Sadness: Since March 2020, many news agencies have been providing daily “coronavirus counts.” This type of news story usually refers to the number of new confirmed cases in a region or country, usually shading into reporting about the number of deaths caused by the illness. The May 24 edition of The New York Times listed abbreviated obituaries for a thousand people who died, along with the headline, “U.S. Deaths Near 100,000, An Incalculable Loss.” The combination of names and numbers suggests what cannot be counted in a pandemic: the human names and lives “incalculable,” despite the rest of the headline (a number, after all). It was an imperfect memorial, on the eve of Memorial Day. As the story makes clear, reducing people to numbers has a problematic legacy. Numbers might document and provide evidence for broad trends but they lose the specifics of individual lives and hopes. People have been reduced to numbers in awful circumstances, as soldiers, prisoners, and slaves. Despite or perhaps because of these messy associations, the news stories provide a mass memorial, pointing out the scale of loss and the overwhelming sadness.

Worry: Graphs have been a mainstay of pandemic reporting, often tied to the stories of “coronavirus counts.” Showing change over time, the graphs often represent alarming trends in new daily cases of the illness or new daily deaths. Their data points do not proceed to the future, and they rarely extrapolate--extending trend lines for potential outcomes. Instead, the pandemic graphs plot the numbers that reflect the past and present--and therefore encourage us to worry over an uncertain future.

Anxiety: Anxiety is a more precise way of talking about our worry in response to a pandemic. The term “anxiety,” though popularized in the U.S. in the 1920s-1930s, did emerge in the Middle Ages, and meant precisely worry over an uncertain future. Since then, anxiety has been medicalized and psychologized—appropriately for a pandemic—making our experiences seem a concern of hospitals and neighborhood clinics. Anxiety is an understandable way of responding to medicine and public health policy.

Math Anxiety: Also, there’s a more specific anxiety at work here. Around 93% of Americans experience some level of “math anxiety”--the psychological condition where mathematics inspires uncomfortable, uncontrollable bodily effects. Dr. Sian Beilock and her team at the University of Chicago used fMRI to study individuals with “high levels of mathematics-anxiety” in the early 2010s, and found that participants’ “pain networks” activated when they anticipated having to do a mathematical problem. Many Americans, they concluded, likely experience pain in anticipation of math, at higher levels for those with more extreme math anxiety. Graphs lead most Americans to feel pain--not just because of what they represent--but because they’re mathematical.
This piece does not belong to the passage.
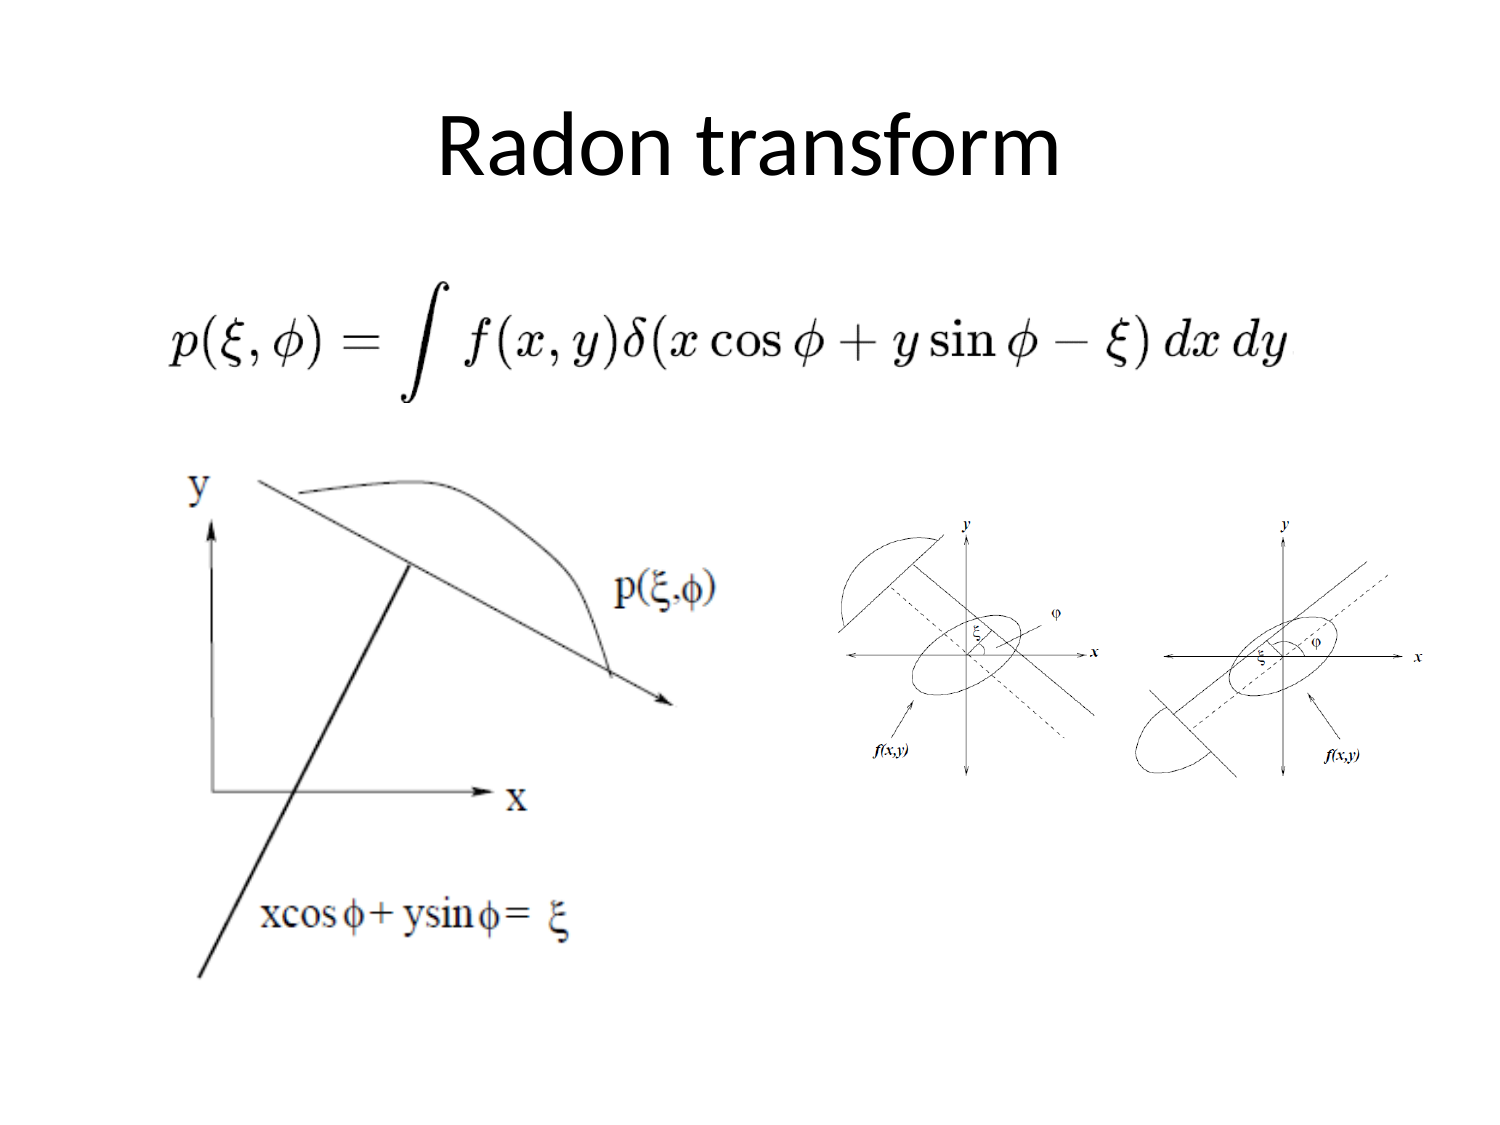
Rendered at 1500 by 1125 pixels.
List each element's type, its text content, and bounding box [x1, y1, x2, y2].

Hope: Still, there is hope. Some ways of communicating might lessen our anxiety. Graphs, after all, provide context, and numbers are used because they can show a big picture. Such representations are a mainstay of political assemblies and hospitals, and in a pandemic, math is used to show how diverse realms of government, policy, and health work together. Moreover, pandemic math can show the power of human communities. It’s remarkable how the phrase “flatten the curve” has entered not only news reports but a variety of other media. In what appears to be a coordinated effort, news and science reporters began to use the phrase in mid March, trying to urge Americans to consider changing their daily behavior. Though encouraging us to imagine graphs of broad, impersonal trends, “flatten the curve” also argues that small, individual actions can have big effects. It inspires hope in our communities.

Whether it be sadness, worry, anxiety, or hope, affective responses follow from math communication during a pandemic. Memorializing, plotting, harming, or organizing, math does not speak for itself, but does this work because of its human spokespeople. When we imagine math to be part of communicating communities, and not merely an unemotional purity, we can gain a measure of control over our responses to the pandemic. Moreover, we can realize how we are part of communities striving for a common language. Especially during a pandemic, it’s clear math will not provide a common language on its own. We still need to work together to establish one.